Exercise =>
For this exercise, please find the lines in the entries that include the word "events" and copy them.
[[ Given information, beginning ]]
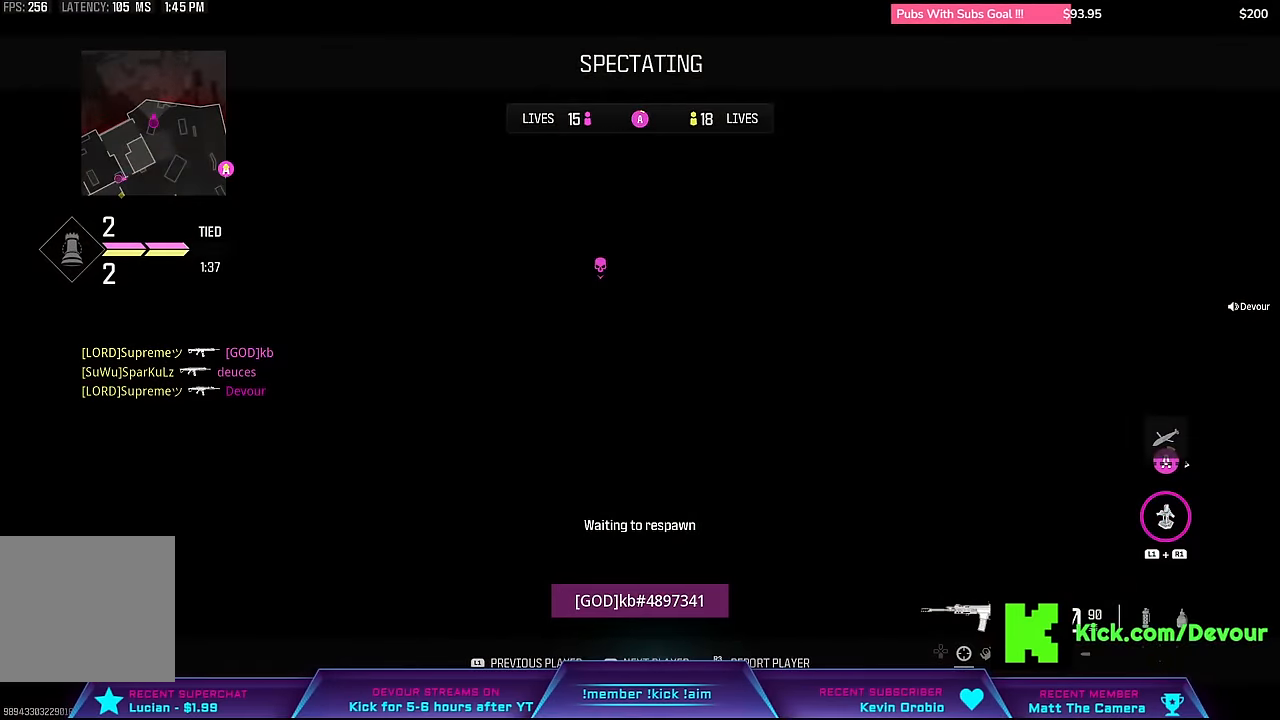
{"dt_ms": 500, "buttons": ["R1", "L3"], "left_stick": "up", "right_stick": "center", "events": [[67, "SQUARE", "up"], [150, "L3", "up"], [233, "L3", "down"], [283, "R1", "down"], [366, "L3", "up"], [466, "L3", "down"]]}
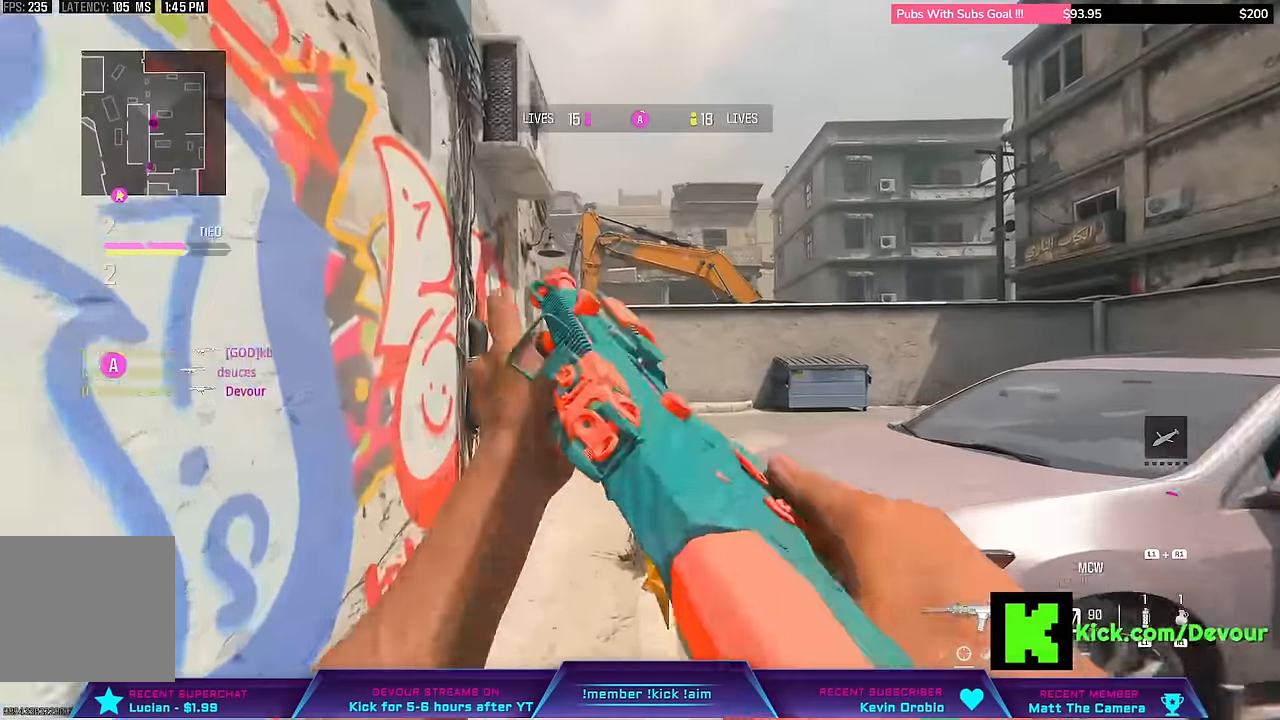
{"dt_ms": 500, "buttons": ["L3"], "left_stick": "up", "right_stick": "center", "events": [[16, "R1", "up"], [100, "L3", "up"], [100, "TRIANGLE", "down"], [166, "TRIANGLE", "up"], [466, "L3", "down"]]}
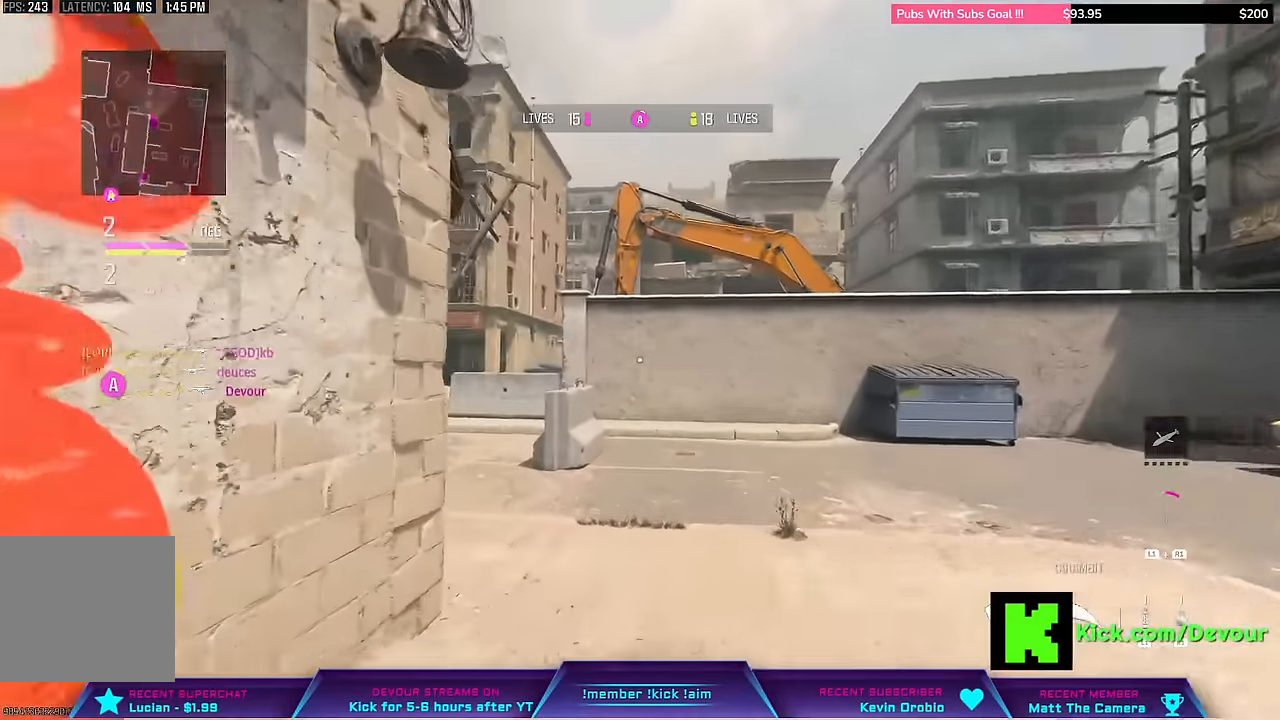
{"dt_ms": 500, "buttons": [], "left_stick": "up", "right_stick": "left", "events": [[83, "L3", "up"], [100, "right_stick", "left"]]}
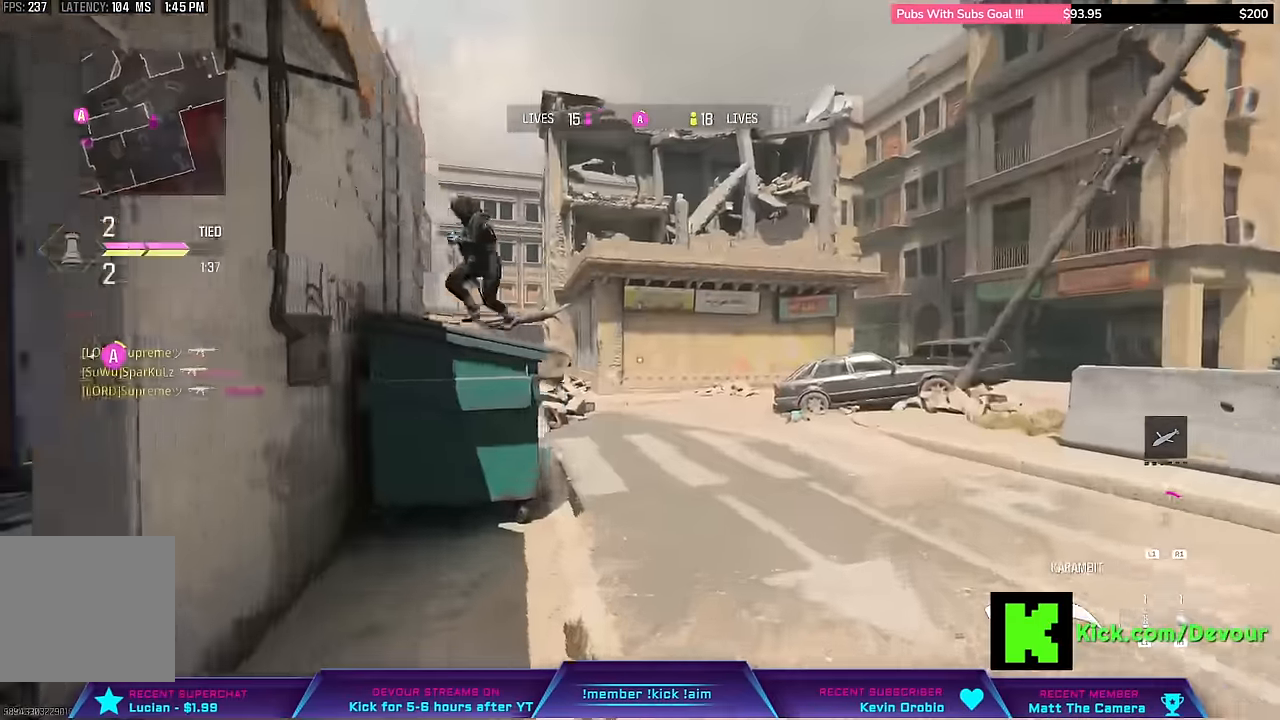
{"dt_ms": 1000, "buttons": [], "left_stick": "center", "right_stick": "center"}
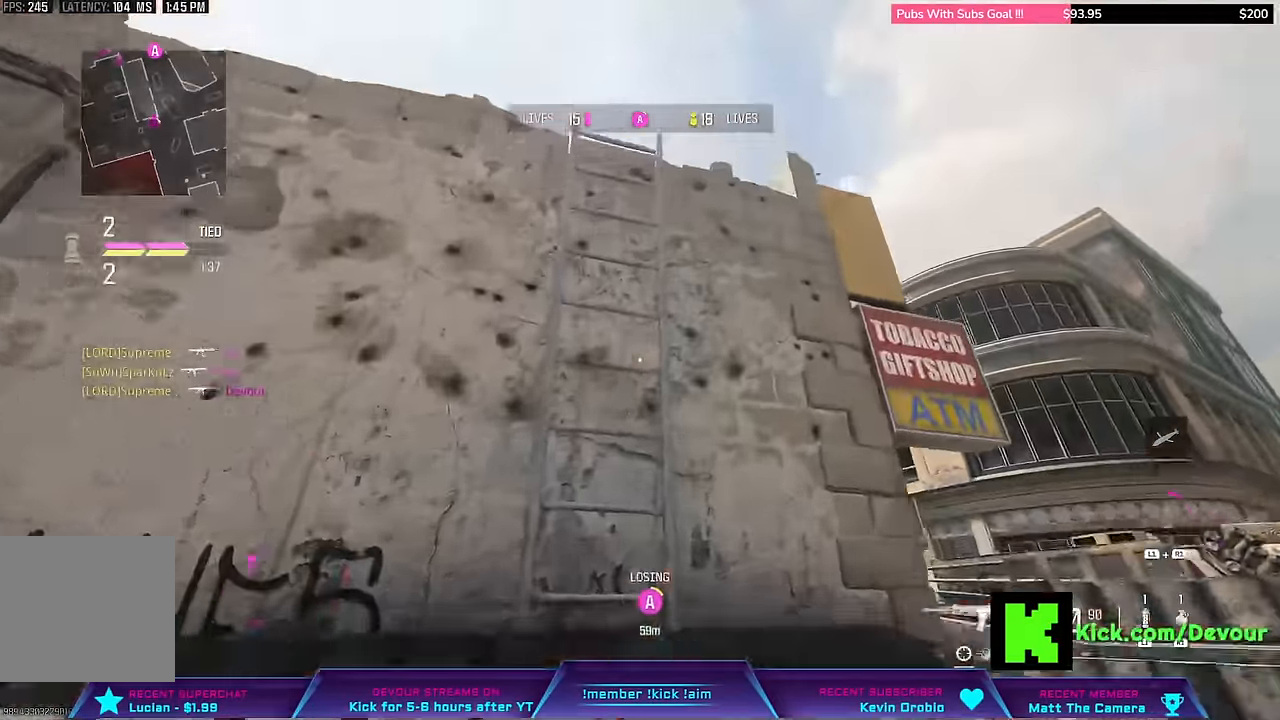
{"dt_ms": 500, "buttons": ["R1", "R2"], "left_stick": "right", "right_stick": "down-right", "events": [[100, "R2", "down"], [300, "left_stick", "right"], [316, "R2", "up"], [450, "R1", "down"], [450, "R2", "down"], [466, "right_stick", "down-right"]]}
[[ Given information, end ]]
Task solution =>
{"dt_ms": 500, "buttons": ["R1", "L3"], "left_stick": "up", "right_stick": "center", "events": [[67, "SQUARE", "up"], [150, "L3", "up"], [233, "L3", "down"], [283, "R1", "down"], [366, "L3", "up"], [466, "L3", "down"]]}
{"dt_ms": 500, "buttons": ["L3"], "left_stick": "up", "right_stick": "center", "events": [[16, "R1", "up"], [100, "L3", "up"], [100, "TRIANGLE", "down"], [166, "TRIANGLE", "up"], [466, "L3", "down"]]}
{"dt_ms": 500, "buttons": [], "left_stick": "up", "right_stick": "left", "events": [[83, "L3", "up"], [100, "right_stick", "left"]]}
{"dt_ms": 500, "buttons": ["R1", "R2"], "left_stick": "right", "right_stick": "down-right", "events": [[100, "R2", "down"], [300, "left_stick", "right"], [316, "R2", "up"], [450, "R1", "down"], [450, "R2", "down"], [466, "right_stick", "down-right"]]}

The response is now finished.